この日は、行政機関や建設コンサルタント企業などから約500人が参加。冒頭、あいさつに立った真野支部長は「全国には約70万もの道路橋があるが、その大半は高度経済成長期に建設された。人間に例えれば“還暦”を迎える橋も多く、さまざまな部分が悪くなっている。シンポジウムを通じて修繕コストを抑えながら安全性を確保する方法を考えてほしい」と呼び掛けた。
続いて、国土技術政策総合研究所の玉越隆史道路構造物管理研究室長が「道路橋示方書改訂概要と維持管理の確実性と容易さ」と題して基調講演した。

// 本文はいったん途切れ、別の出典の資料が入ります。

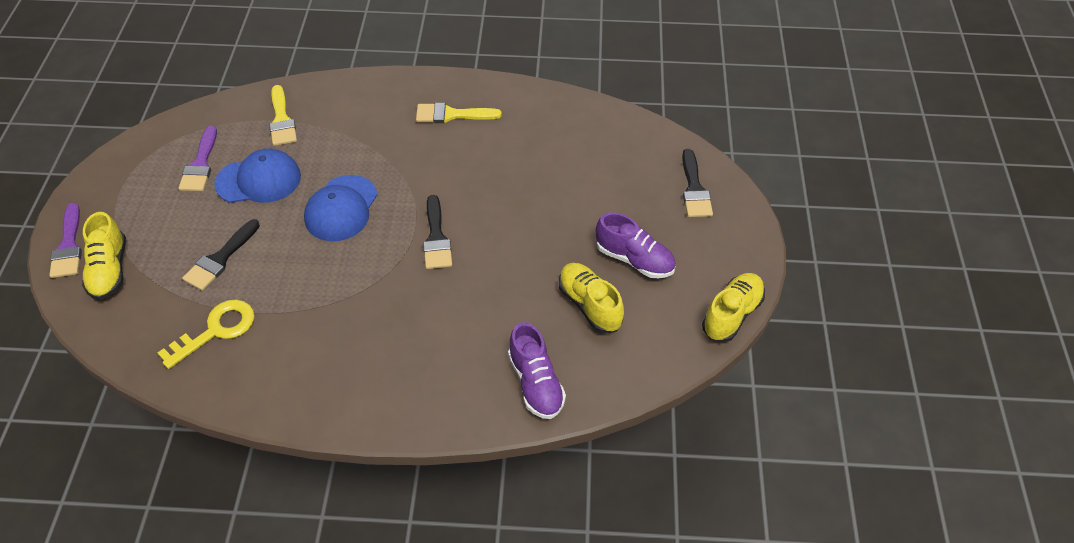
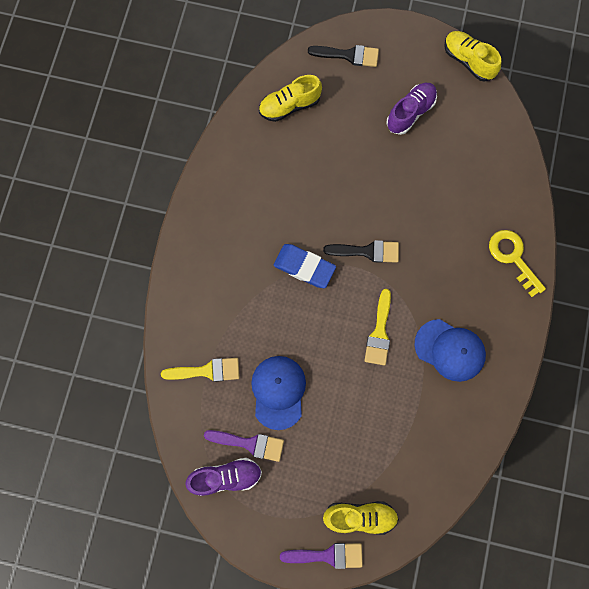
camera: 80 degrees left, 25 degrees up
(216, 330) = (434, 425): yellow key -> yellow key (513, 258)
(220, 259) = (362, 423): black brush -> none
(341, 208) = (323, 323): blue cap -> blue cap (450, 350)
(408, 183) = (304, 267): none -> blue eraser
(451, 115) = (229, 223): yellow brush -> yellow brush (379, 332)
(536, 383) = (508, 199): purple shoe -> purple shoe (226, 476)
(589, 305) = (447, 152): yellow shoe -> yellow shoe (289, 106)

この中で玉越氏は「改訂前の示方書では『維持管理の容易さ』という表現だったが、『確実性』という3文字が加わった意義は大きい」と強調した上で「今後の橋梁の設計に当たっては、維持管理が困難な構造の排除が求められる」と語った。
また、東日本大震災で破壊された沿岸道路を高台の道路が補完した事例を紹介しつつ「不測の事態の発生も考慮しながら、地域の防災計画と一体となった道路計画を行うことが重要だ」と指摘した。

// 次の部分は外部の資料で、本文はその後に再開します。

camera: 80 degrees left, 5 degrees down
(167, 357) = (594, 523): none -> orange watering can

さらに「施工記録や関連図面などを可能な限り作成・保存し、供用期間中の維持管理に役立てていくべきだ」などと述べた。
この後、産学官の代表5人が、橋梁点検・補修を実施する上での課題と対応について話題提供したほか、話題提供者に鈴木基行東北大大学院教授を加えた6人によるパネルディスカッションも行われた。